Extracted information
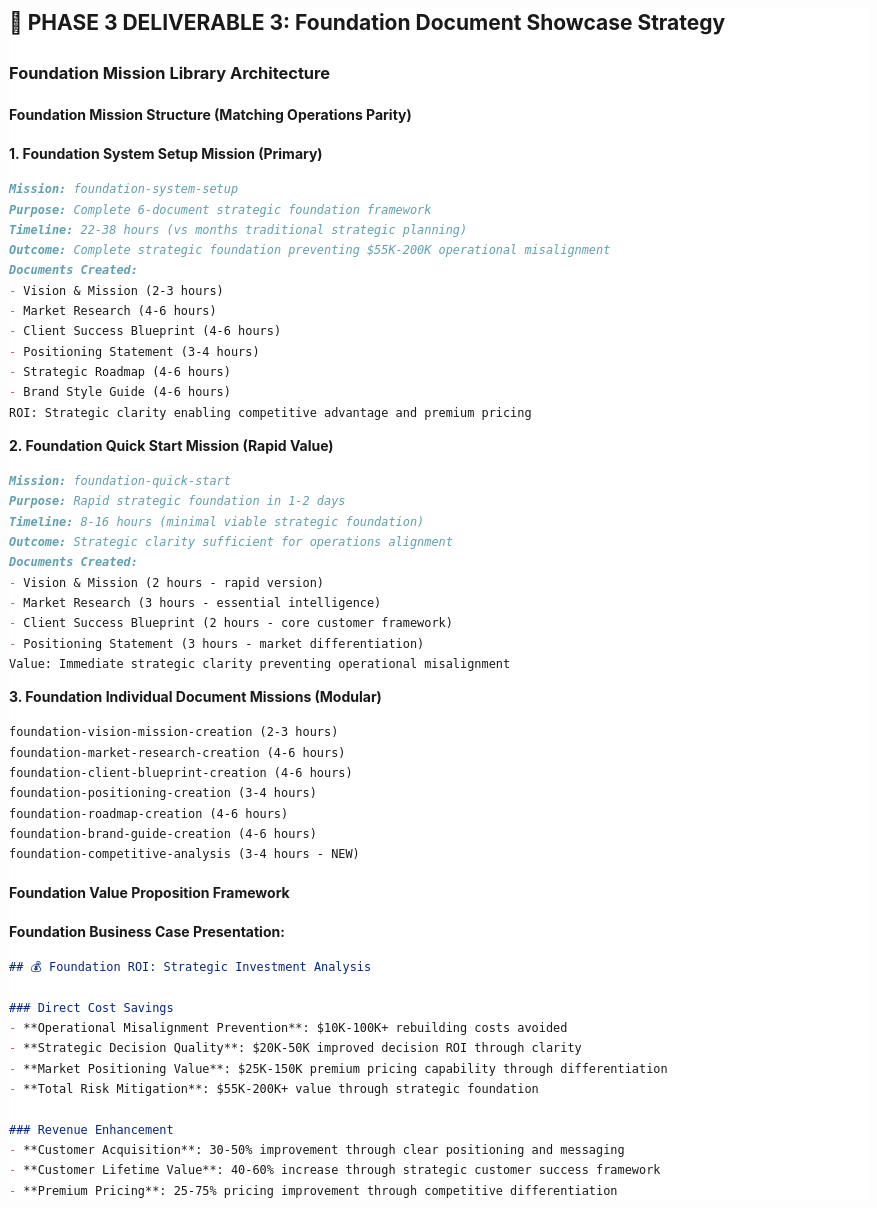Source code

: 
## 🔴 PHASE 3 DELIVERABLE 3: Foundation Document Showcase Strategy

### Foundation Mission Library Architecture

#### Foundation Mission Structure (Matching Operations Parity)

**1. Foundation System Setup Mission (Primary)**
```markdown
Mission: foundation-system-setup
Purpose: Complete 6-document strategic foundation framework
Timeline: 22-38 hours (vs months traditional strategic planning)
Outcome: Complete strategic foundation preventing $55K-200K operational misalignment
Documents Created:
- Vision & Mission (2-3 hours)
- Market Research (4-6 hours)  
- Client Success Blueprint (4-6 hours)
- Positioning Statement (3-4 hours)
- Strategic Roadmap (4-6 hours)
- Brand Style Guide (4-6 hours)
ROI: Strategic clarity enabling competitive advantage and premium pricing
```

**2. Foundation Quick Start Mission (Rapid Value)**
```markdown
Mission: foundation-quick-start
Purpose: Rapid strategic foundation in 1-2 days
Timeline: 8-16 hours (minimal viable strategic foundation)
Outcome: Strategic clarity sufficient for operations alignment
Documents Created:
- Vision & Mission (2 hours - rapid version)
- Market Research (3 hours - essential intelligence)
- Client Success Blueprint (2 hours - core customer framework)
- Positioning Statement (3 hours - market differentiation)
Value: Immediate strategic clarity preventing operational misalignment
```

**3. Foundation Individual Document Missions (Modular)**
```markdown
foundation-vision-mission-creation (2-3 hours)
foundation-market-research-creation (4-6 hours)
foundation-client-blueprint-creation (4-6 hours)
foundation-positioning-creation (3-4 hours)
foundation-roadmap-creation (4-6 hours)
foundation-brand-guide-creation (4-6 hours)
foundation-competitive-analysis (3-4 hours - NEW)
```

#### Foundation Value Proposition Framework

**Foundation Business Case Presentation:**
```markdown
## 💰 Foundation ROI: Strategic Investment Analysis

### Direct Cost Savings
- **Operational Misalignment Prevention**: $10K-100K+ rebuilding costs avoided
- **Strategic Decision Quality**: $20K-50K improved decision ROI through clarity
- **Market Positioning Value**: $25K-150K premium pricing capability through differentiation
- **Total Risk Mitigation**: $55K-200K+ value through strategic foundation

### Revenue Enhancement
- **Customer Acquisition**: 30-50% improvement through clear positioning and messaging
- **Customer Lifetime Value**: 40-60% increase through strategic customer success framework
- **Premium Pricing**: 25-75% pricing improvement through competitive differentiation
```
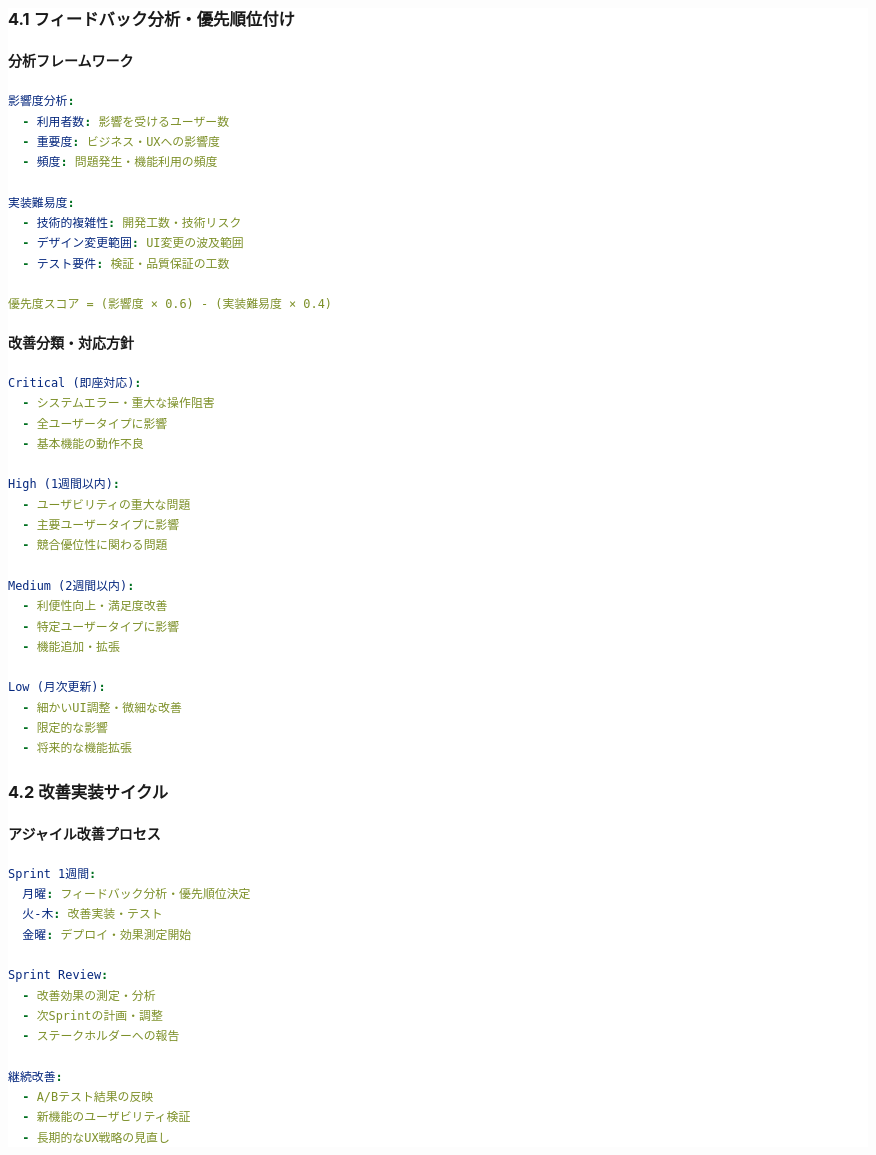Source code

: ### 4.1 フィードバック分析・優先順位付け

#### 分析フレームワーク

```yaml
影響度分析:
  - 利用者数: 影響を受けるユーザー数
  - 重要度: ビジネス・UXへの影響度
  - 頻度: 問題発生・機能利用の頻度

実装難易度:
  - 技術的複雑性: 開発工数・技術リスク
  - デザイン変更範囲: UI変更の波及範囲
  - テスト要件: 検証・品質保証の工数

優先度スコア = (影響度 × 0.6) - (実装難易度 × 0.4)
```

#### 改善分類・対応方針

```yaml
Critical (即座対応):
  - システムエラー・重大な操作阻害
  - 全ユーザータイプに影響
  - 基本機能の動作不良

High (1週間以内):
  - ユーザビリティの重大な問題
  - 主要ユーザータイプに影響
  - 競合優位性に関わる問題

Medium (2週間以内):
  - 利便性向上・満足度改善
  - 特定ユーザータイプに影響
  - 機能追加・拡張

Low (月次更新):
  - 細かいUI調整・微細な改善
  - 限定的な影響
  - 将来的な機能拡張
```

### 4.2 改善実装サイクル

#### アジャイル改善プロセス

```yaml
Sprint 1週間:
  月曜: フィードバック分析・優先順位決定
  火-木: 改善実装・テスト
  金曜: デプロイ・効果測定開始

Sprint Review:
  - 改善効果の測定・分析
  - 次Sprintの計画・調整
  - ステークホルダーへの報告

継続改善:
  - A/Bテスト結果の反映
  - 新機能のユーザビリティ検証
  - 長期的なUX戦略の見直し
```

What to do
Output the complete listing exactly as it appears, except for the images.

Task output
Source code

: 
## 🔴 PHASE 3 DELIVERABLE 3: Foundation Document Showcase Strategy

### Foundation Mission Library Architecture

#### Foundation Mission Structure (Matching Operations Parity)

**1. Foundation System Setup Mission (Primary)**
```markdown
Mission: foundation-system-setup
Purpose: Complete 6-document strategic foundation framework
Timeline: 22-38 hours (vs months traditional strategic planning)
Outcome: Complete strategic foundation preventing $55K-200K operational misalignment
Documents Created:
- Vision & Mission (2-3 hours)
- Market Research (4-6 hours)  
- Client Success Blueprint (4-6 hours)
- Positioning Statement (3-4 hours)
- Strategic Roadmap (4-6 hours)
- Brand Style Guide (4-6 hours)
ROI: Strategic clarity enabling competitive advantage and premium pricing
```

**2. Foundation Quick Start Mission (Rapid Value)**
```markdown
Mission: foundation-quick-start
Purpose: Rapid strategic foundation in 1-2 days
Timeline: 8-16 hours (minimal viable strategic foundation)
Outcome: Strategic clarity sufficient for operations alignment
Documents Created:
- Vision & Mission (2 hours - rapid version)
- Market Research (3 hours - essential intelligence)
- Client Success Blueprint (2 hours - core customer framework)
- Positioning Statement (3 hours - market differentiation)
Value: Immediate strategic clarity preventing operational misalignment
```

**3. Foundation Individual Document Missions (Modular)**
```markdown
foundation-vision-mission-creation (2-3 hours)
foundation-market-research-creation (4-6 hours)
foundation-client-blueprint-creation (4-6 hours)
foundation-positioning-creation (3-4 hours)
foundation-roadmap-creation (4-6 hours)
foundation-brand-guide-creation (4-6 hours)
foundation-competitive-analysis (3-4 hours - NEW)
```

#### Foundation Value Proposition Framework

**Foundation Business Case Presentation:**
```markdown
## 💰 Foundation ROI: Strategic Investment Analysis

### Direct Cost Savings
- **Operational Misalignment Prevention**: $10K-100K+ rebuilding costs avoided
- **Strategic Decision Quality**: $20K-50K improved decision ROI through clarity
- **Market Positioning Value**: $25K-150K premium pricing capability through differentiation
- **Total Risk Mitigation**: $55K-200K+ value through strategic foundation

### Revenue Enhancement
- **Customer Acquisition**: 30-50% improvement through clear positioning and messaging
- **Customer Lifetime Value**: 40-60% increase through strategic customer success framework
- **Premium Pricing**: 25-75% pricing improvement through competitive differentiation
```
Source code

: ### 4.1 フィードバック分析・優先順位付け

#### 分析フレームワーク

```yaml
影響度分析:
  - 利用者数: 影響を受けるユーザー数
  - 重要度: ビジネス・UXへの影響度
  - 頻度: 問題発生・機能利用の頻度

実装難易度:
  - 技術的複雑性: 開発工数・技術リスク
  - デザイン変更範囲: UI変更の波及範囲
  - テスト要件: 検証・品質保証の工数

優先度スコア = (影響度 × 0.6) - (実装難易度 × 0.4)
```

#### 改善分類・対応方針

```yaml
Critical (即座対応):
  - システムエラー・重大な操作阻害
  - 全ユーザータイプに影響
  - 基本機能の動作不良

High (1週間以内):
  - ユーザビリティの重大な問題
  - 主要ユーザータイプに影響
  - 競合優位性に関わる問題

Medium (2週間以内):
  - 利便性向上・満足度改善
  - 特定ユーザータイプに影響
  - 機能追加・拡張

Low (月次更新):
  - 細かいUI調整・微細な改善
  - 限定的な影響
  - 将来的な機能拡張
```

### 4.2 改善実装サイクル

#### アジャイル改善プロセス

```yaml
Sprint 1週間:
  月曜: フィードバック分析・優先順位決定
  火-木: 改善実装・テスト
  金曜: デプロイ・効果測定開始

Sprint Review:
  - 改善効果の測定・分析
  - 次Sprintの計画・調整
  - ステークホルダーへの報告

継続改善:
  - A/Bテスト結果の反映
  - 新機能のユーザビリティ検証
  - 長期的なUX戦略の見直し
```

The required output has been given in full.